When you went to your mother she was sitting with her head buried in her hands, this time she wasn’t crying, but sorrow left its traces on her face. You watched her, thinking to yourself; maybe her tears have dried from crying so often.
The days passed by slowly and heavily, your home grew more miserable and poor. As for your father, he continued to chew qat every night. In the morning his mood was bad, scrambling for ways to pay for qat, in whatever ways he could. One day, when your mother was tending to the cattle before sunrise, your father dragged his feet to the kitchen. She would not have noticed him, had he not stumbled on a pot and made a noise. At first she thought it was a stray dog. Dogs often came in when your door was open, or maybe a cat looking for food. You ran to the kitchen quickly and saw your father carrying the gas cylinder on his back, but when you told him, “it's still full, it’s only been a few days since we bought it,” he did not answer you, and you saw his eyes sparkle with fury. It was a sparkle you knew better to avoid, but this time you decided to stand in his way. You grabbed him with one hand and stretched your other to reach for the gas cylinder. You were determined to take it away, so you ignored your father’s warning and the signs of his immense rage. He hurt you deeply when he uttered curses at you and at himself, and then pushed you and you fell on your right side. He walked away without looking at you, and you knew he would not turn back. Your arm lay crushed and twisted under your body and the pain made you scream as loud as you could.
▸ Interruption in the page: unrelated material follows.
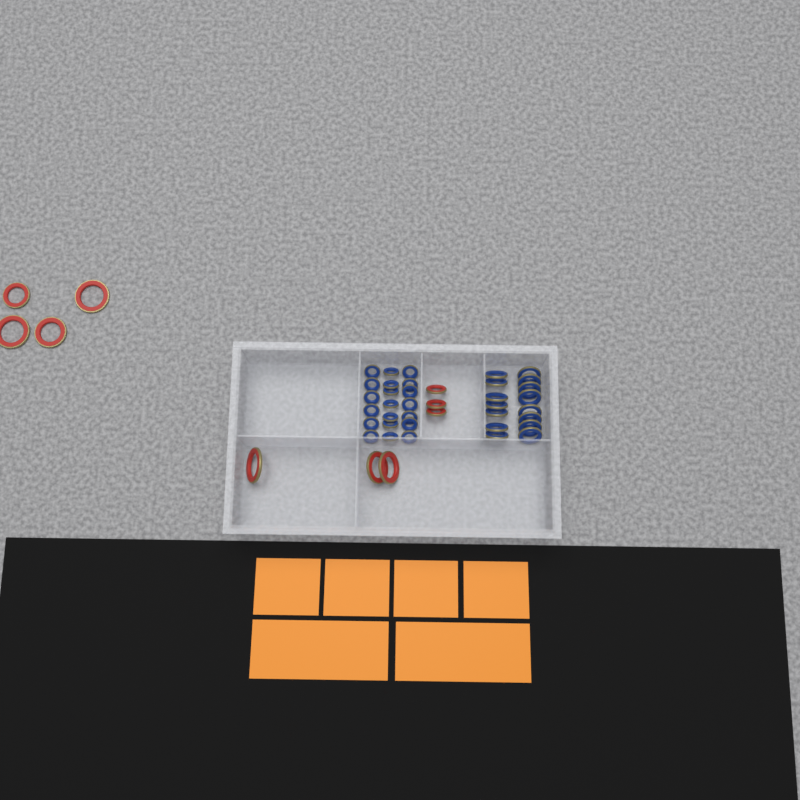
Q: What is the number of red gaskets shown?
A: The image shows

He turned back when he heard your shrilling cry. He knew you were calm and patient, and would not scream had you not been under great pain. He placed the gas cylinder on the ground and examined your little arm. It had broke when he pushed you and you fell on the hard kitchen floor.
He carried you on his back and ran. Your head was leaning on his neck and your left hand held on to the collar of his shirt. There was something beautiful about this moment to you, and you may have wished for it for a while, but the pain spoiled it and you could not even take pleasure in the moment.
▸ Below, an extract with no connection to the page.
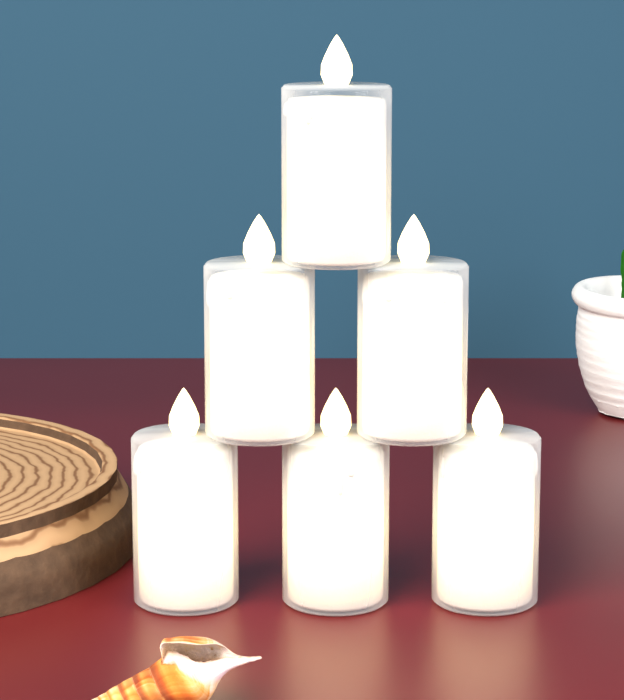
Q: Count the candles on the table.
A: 6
He called your neighbor who owns a small old car, and together they took you to the clinic. The pain was severe and your screams continued until you received an injection of painkillers. Your mother could not bear waiting at home and she soon followed you to the clinic. When they put the cast on your arm, your pain finally settled. You looked around you and there was a ring of familiar faces. Your neighbor said smiling, “Thanks to Allah for safety son - may you never see evil again.”
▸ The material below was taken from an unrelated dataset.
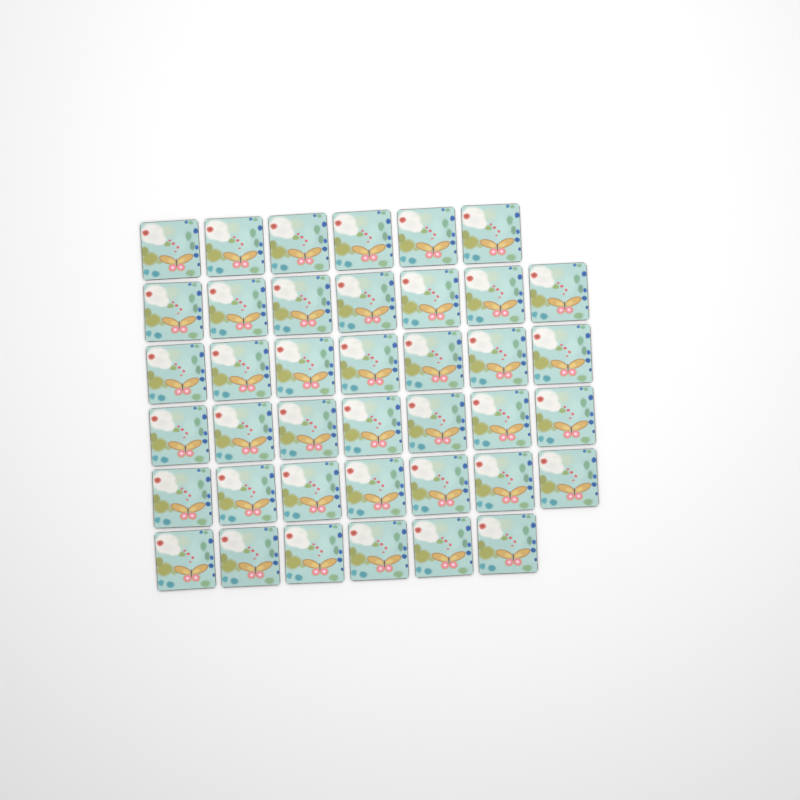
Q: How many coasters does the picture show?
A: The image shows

They were all staring at you and looking you into your eyes, only your father was avoiding you. For the first time you saw him broken by guilt. When he heard them ask how it happened, he attempted to leave the room and slowly moved away from the side of your bed.
“Father came to help me quickly as I slipped on my feet. I fell on the hard kitchen floor and broke my arm.”
When your father heard your words he stopped. He turned his face back to you and tears filled his eyes, but he did not let them fall. He still had some strength to hold them back until he was alone, but you were sure they would soon stream down his face.
Weeks passed since that incident and your father did not chew qat, not even once. When you asked him why, he replied, “I do not want to break your arm again.”